(Saved entries)
· · · · · · ·

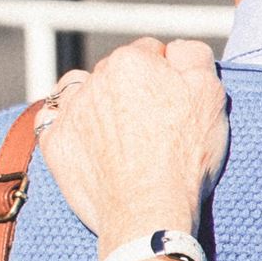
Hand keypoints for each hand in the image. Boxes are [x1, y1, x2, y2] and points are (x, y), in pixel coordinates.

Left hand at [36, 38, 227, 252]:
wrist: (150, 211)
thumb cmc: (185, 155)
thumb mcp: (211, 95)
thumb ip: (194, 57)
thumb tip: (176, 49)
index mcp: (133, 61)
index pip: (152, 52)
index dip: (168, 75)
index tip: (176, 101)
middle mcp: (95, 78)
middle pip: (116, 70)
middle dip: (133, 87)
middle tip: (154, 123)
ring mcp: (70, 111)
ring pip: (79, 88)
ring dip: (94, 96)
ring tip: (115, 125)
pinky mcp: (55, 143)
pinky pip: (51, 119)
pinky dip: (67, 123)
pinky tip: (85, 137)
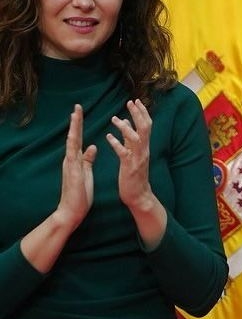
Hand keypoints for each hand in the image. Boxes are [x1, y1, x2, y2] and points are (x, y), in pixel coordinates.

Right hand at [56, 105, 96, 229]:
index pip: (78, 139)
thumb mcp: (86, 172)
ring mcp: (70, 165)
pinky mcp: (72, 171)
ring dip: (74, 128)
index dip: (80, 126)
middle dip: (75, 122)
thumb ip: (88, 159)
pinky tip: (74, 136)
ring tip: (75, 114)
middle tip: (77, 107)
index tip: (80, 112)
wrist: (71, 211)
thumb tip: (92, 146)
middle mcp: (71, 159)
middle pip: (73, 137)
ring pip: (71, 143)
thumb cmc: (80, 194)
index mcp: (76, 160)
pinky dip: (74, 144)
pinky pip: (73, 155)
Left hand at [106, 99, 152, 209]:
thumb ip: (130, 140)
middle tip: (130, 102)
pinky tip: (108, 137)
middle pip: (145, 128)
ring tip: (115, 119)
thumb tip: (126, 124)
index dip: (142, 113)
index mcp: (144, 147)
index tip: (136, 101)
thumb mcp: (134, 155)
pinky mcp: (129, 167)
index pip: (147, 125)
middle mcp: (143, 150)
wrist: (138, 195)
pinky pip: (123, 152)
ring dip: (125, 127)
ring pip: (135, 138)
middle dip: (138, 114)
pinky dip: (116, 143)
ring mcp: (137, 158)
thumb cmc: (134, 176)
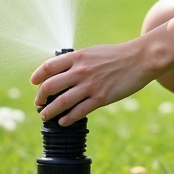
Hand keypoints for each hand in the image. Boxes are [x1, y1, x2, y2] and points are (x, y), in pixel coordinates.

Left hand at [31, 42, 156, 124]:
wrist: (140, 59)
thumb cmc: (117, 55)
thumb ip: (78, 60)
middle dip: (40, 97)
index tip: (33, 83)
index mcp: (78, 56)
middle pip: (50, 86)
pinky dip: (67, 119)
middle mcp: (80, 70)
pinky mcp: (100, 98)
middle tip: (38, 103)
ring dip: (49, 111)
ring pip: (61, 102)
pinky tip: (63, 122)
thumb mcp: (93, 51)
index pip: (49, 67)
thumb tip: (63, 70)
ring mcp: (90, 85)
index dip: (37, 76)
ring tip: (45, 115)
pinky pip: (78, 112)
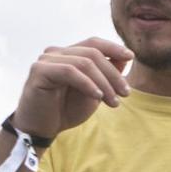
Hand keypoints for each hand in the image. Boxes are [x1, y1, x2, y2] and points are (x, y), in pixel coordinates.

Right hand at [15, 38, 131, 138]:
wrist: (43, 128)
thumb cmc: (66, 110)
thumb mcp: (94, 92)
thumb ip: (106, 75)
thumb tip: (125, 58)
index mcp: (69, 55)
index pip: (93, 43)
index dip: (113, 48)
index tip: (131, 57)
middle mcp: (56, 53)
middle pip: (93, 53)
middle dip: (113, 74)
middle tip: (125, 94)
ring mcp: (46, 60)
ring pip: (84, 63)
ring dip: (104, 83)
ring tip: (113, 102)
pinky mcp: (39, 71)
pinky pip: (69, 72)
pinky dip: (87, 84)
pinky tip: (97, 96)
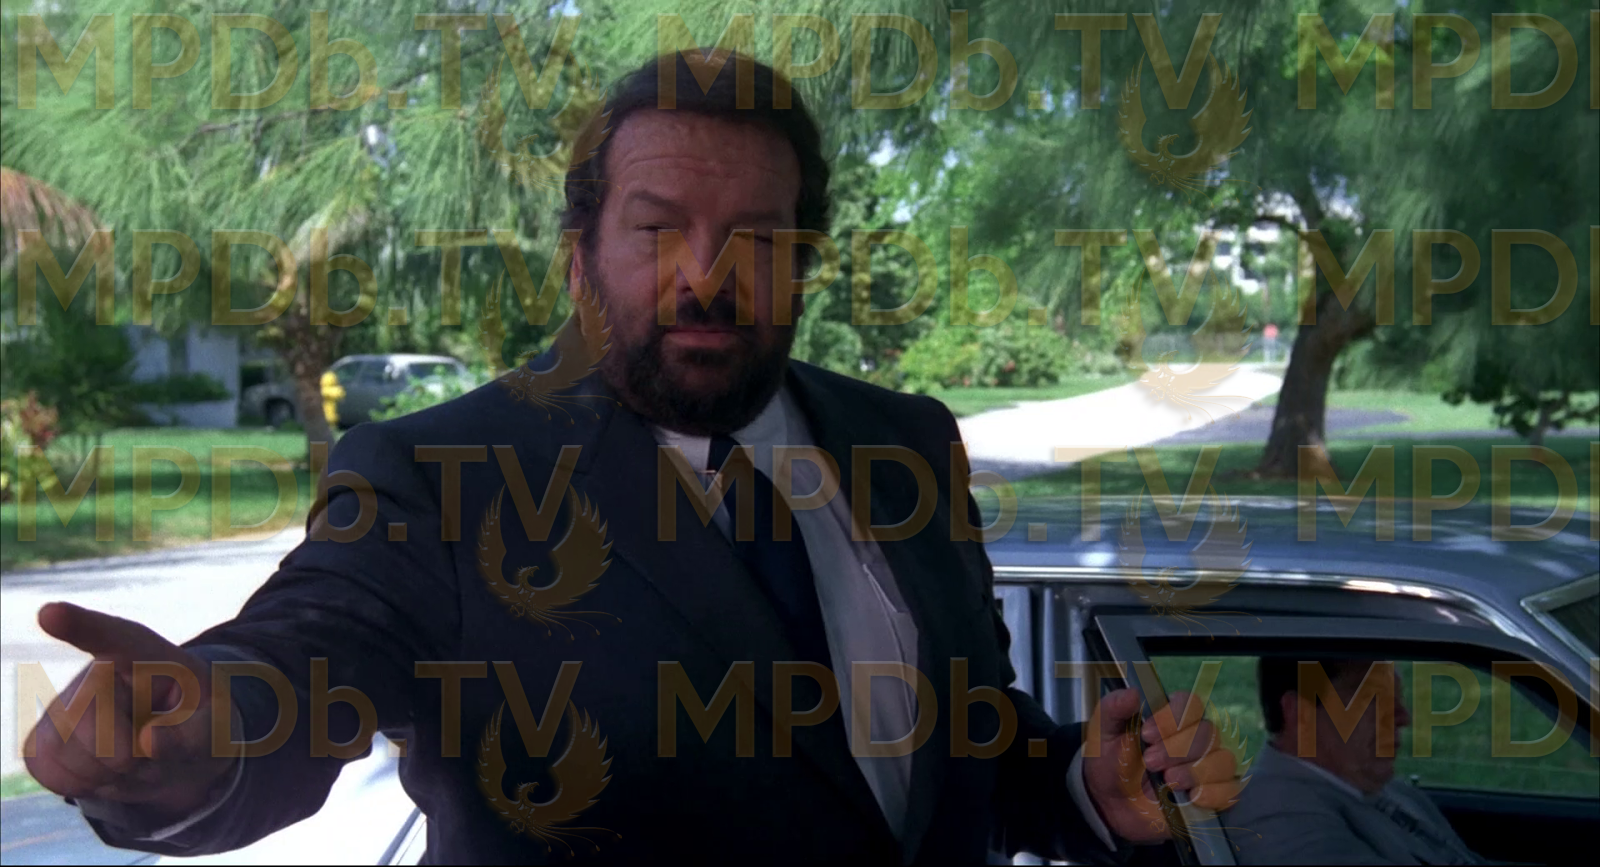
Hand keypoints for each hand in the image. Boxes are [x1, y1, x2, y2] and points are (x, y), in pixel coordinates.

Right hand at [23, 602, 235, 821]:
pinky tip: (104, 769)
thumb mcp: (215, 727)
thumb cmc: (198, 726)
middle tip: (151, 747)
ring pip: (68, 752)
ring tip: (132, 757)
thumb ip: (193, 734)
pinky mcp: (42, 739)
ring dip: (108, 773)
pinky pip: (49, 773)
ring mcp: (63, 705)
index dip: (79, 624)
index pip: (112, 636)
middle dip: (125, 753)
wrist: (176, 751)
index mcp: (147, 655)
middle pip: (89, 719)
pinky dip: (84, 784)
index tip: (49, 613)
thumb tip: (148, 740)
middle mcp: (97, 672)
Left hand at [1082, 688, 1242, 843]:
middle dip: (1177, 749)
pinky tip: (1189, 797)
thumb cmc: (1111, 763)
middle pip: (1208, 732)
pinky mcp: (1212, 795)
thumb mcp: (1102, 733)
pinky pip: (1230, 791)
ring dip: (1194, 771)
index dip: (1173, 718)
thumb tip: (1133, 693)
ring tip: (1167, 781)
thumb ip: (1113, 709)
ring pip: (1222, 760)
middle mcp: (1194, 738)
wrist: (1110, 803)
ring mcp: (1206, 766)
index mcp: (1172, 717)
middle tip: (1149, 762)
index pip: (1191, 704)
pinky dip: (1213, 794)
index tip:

· · · · · · ·

## What is required:
Print the data above verbatim from the first line through the line holding "index mcp: (133, 61)", leaving every picture out.

## Solution:
Hand keypoints for each hand in the image. Boxes are [x1, y1, x2, y2] and points are (x, y), in pixel coordinates.

Left hand at [36, 38, 227, 252]:
wrist: (150, 211)
thumb cmc: (185, 155)
thumb mcp: (211, 95)
thumb ip: (194, 57)
thumb tip: (176, 49)
index mcp: (133, 61)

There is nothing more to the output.